National Disability Insurance Scheme Amendment (Securing the NDIS for Future Generations) Bill 2026
Dr RYAN (Kooyong) (17:17): by leave—I move amendments (1) and (2) on sheet 2, as circulated in my name, together: (1) Clause 2, page 2 (table item 1), omit "Sections 1 to 3", substitute "Sections 1 to 4". (2) Page 3 (after line 8), after clause 3, insert: 4 Review of amendments (1) The Minister must cause a review to be conducted of the operation of the amendments made by this Act.
(2) The review must be conducted at the same time as the review under section 4 of the National Disability Insurance Scheme Amendment (Getting the NDIS Back on Track No. 1) Act 2024 of the operation of the amendments made by that Act. (3) The persons conducting the review must be independent of the Agency and of the Department. (4) The review must consider the following matters: (a) access to the NDIS; (b) participant outcomes, including continuity and quality of supports; (c) review and appeal rights under the National Disability Insurance Scheme Act 2013; (d) the viability and sustainability of the provider market; (e) service delivery in thin markets; (f) the interaction between the amendments made by this Act and any foundational supports or related systems of support.

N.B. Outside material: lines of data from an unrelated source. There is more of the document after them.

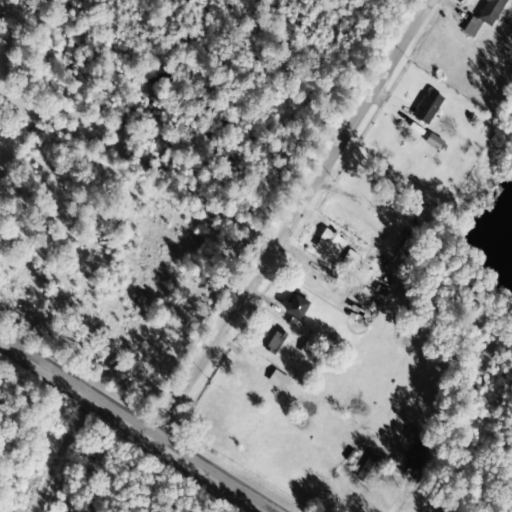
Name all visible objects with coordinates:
building: (489, 11)
building: (471, 27)
building: (427, 107)
building: (433, 142)
road: (294, 217)
building: (330, 245)
building: (360, 306)
building: (296, 307)
building: (272, 339)
building: (310, 352)
building: (246, 377)
building: (278, 380)
road: (138, 422)
building: (417, 455)
building: (368, 470)
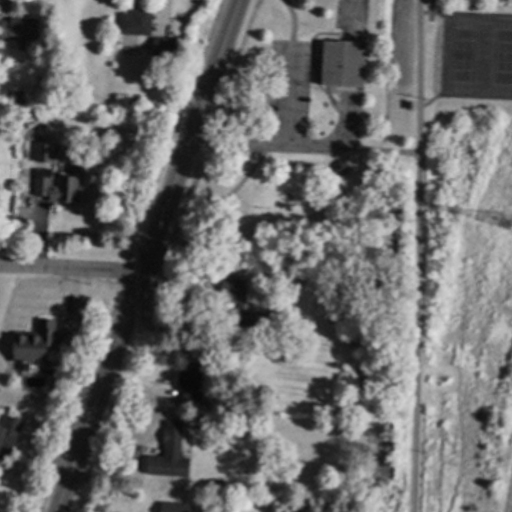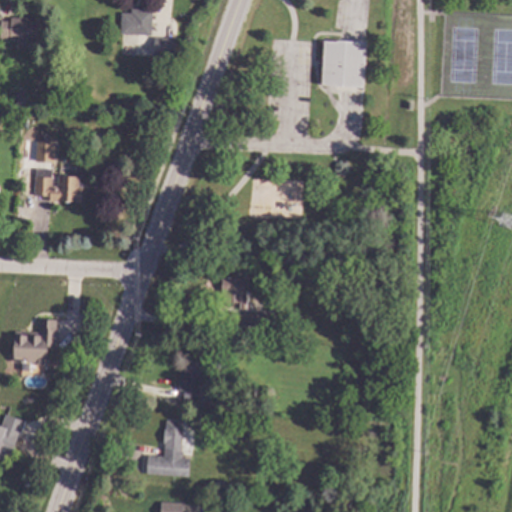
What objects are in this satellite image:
parking lot: (341, 15)
building: (139, 22)
building: (134, 23)
road: (292, 24)
building: (22, 29)
building: (18, 30)
building: (162, 47)
building: (167, 47)
park: (476, 57)
building: (346, 63)
building: (342, 64)
parking lot: (287, 90)
building: (22, 96)
road: (427, 102)
building: (136, 103)
building: (411, 104)
park: (355, 133)
road: (279, 142)
road: (335, 142)
road: (377, 150)
building: (59, 185)
building: (56, 188)
road: (225, 198)
power tower: (509, 223)
road: (148, 256)
road: (416, 256)
road: (70, 269)
building: (245, 306)
building: (38, 343)
building: (33, 344)
building: (265, 344)
building: (194, 380)
building: (191, 382)
building: (11, 436)
building: (8, 437)
building: (168, 455)
building: (173, 455)
building: (221, 483)
building: (224, 495)
building: (254, 496)
building: (170, 507)
building: (174, 507)
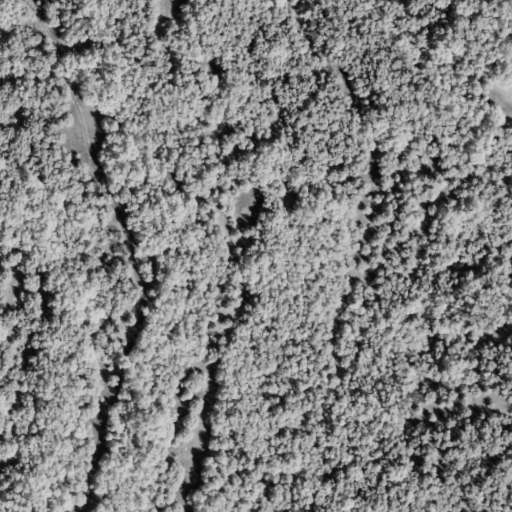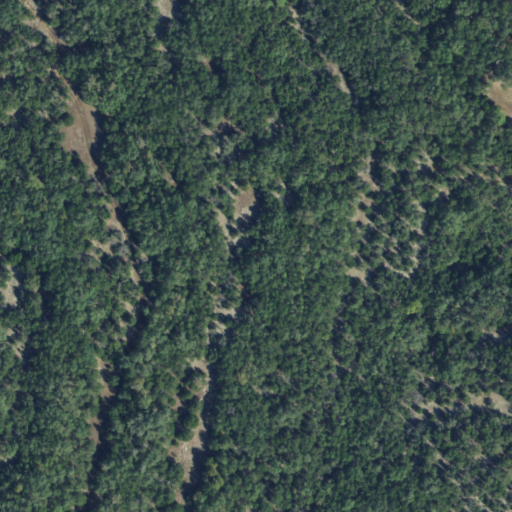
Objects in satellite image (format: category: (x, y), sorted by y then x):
road: (392, 309)
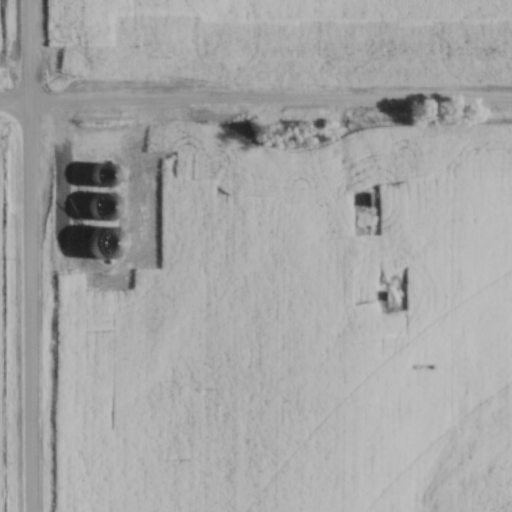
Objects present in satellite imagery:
road: (255, 104)
building: (98, 176)
road: (27, 255)
building: (347, 264)
building: (474, 378)
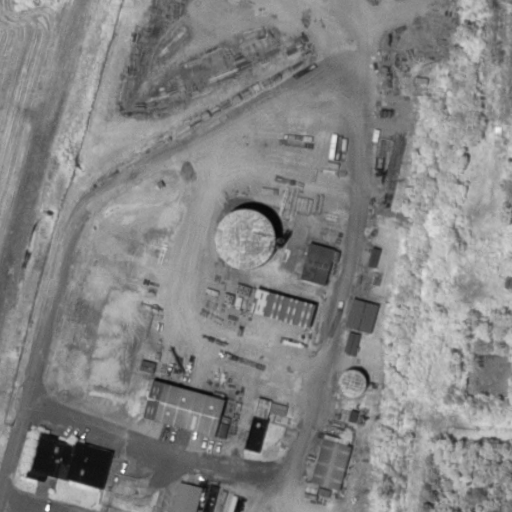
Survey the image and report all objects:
road: (348, 136)
building: (243, 239)
railway: (428, 256)
building: (315, 264)
building: (281, 308)
building: (360, 316)
building: (349, 345)
building: (350, 384)
building: (183, 407)
building: (252, 437)
building: (47, 454)
building: (328, 463)
building: (87, 464)
building: (183, 497)
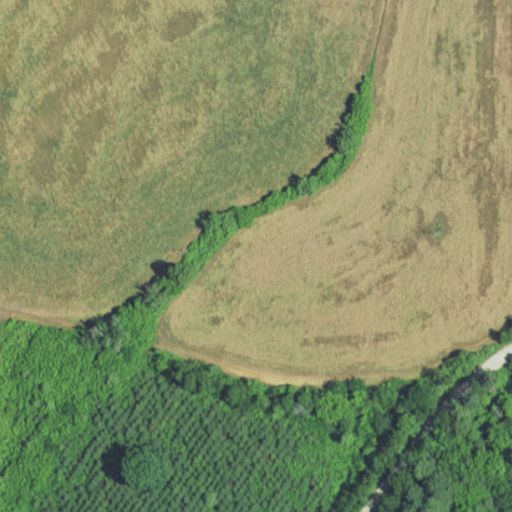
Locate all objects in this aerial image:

(5) The persons conducting the review must give the Minister a written report of the review. (6) The Minister must cause a copy of the report of the review to be tabled in each House of the Parliament within 15 sitting days of that House after the Minister receives the report. This bill as currently drafted contains no mechanism for a review, no trigger for scrutiny and no obligation to return to this parliament and account for what these changes have delivered.
I've moved these amendments today because that omission is not acceptable. The people that this legislation affects can't afford for us to pass reforms and then walk away. This bill could remove as many as 241,000 participants from the scheme.
All of them deserve to know that the parliament will be required to look back, measure and answer for decisions that have been made on their behalf. Amendment (2) creates that obligation. By inserting a statutory review provision that aligns with the review of the National Disability Insurance Scheme Amendment (Getting the NDIS Back on Track No. 1) Act 2024, we will achieve two things simultaneously.
First, we'll establish a legislated moment of accountability—not a discretionary internal evaluation and not a ministerial announcement but a requirement embedded in the law itself. Second, we will align that moment of accountability with the review framework which is already established under the National Disability Insurance Scheme Amendment (Getting the NDIS Back on Track No. 1) Act 2024.
That alignment means that, when the scrutiny arrives, it will arrive in a coherent and comprehensive way, assessing this bill's amendments alongside the broader reform agenda rather than in isolation. The scope of the review that amendment (2) requires is deliberately prescriptive. It must examine access to the NDIS and whether the pathway into the scheme remains fair and able to be navigated.
It must assess participant outcomes, including the continuity and quality of supports that people are actually receiving. It must look at review and appeal rights, because a scheme without meaningful recourse is a scheme without integrity. It must evaluate the viability and sustainability of the provider market, because good policy cannot be delivered by a sector that is financially stressed and which is shrinking.
It must specifically address service delivery in thin markets—those rural, regional and remote communities where the challenge of accessing support is compounded by geography and isolation. And it must consider how these amendments interact with the emerging foundational supports framework, because the NDIS exists within a broader ecosystem which is still taking shape.
The independence requirement is equally non-negotiable. The review must be conducted by persons entirely independent of both the National Disability Insurance Agency and the department. We're not asking the government to mark its own homework.
We're requiring genuine arms-length scrutiny by people who have no institutional stake in the outcome. This is an improvement on the review already in place under the National Disability Insurance Scheme Amendment (Getting the NDIS Back on Track No. 1) Act 2024. A bill that reforms the NDIS but has no mechanism to assess the impact of that reform on the people who will be most materially affected would be reform without accountability.
So I'm very glad that the government have signalled to me their support for amendment (2), and I'm grateful for that. I commend the amendments to the House. Question agreed to.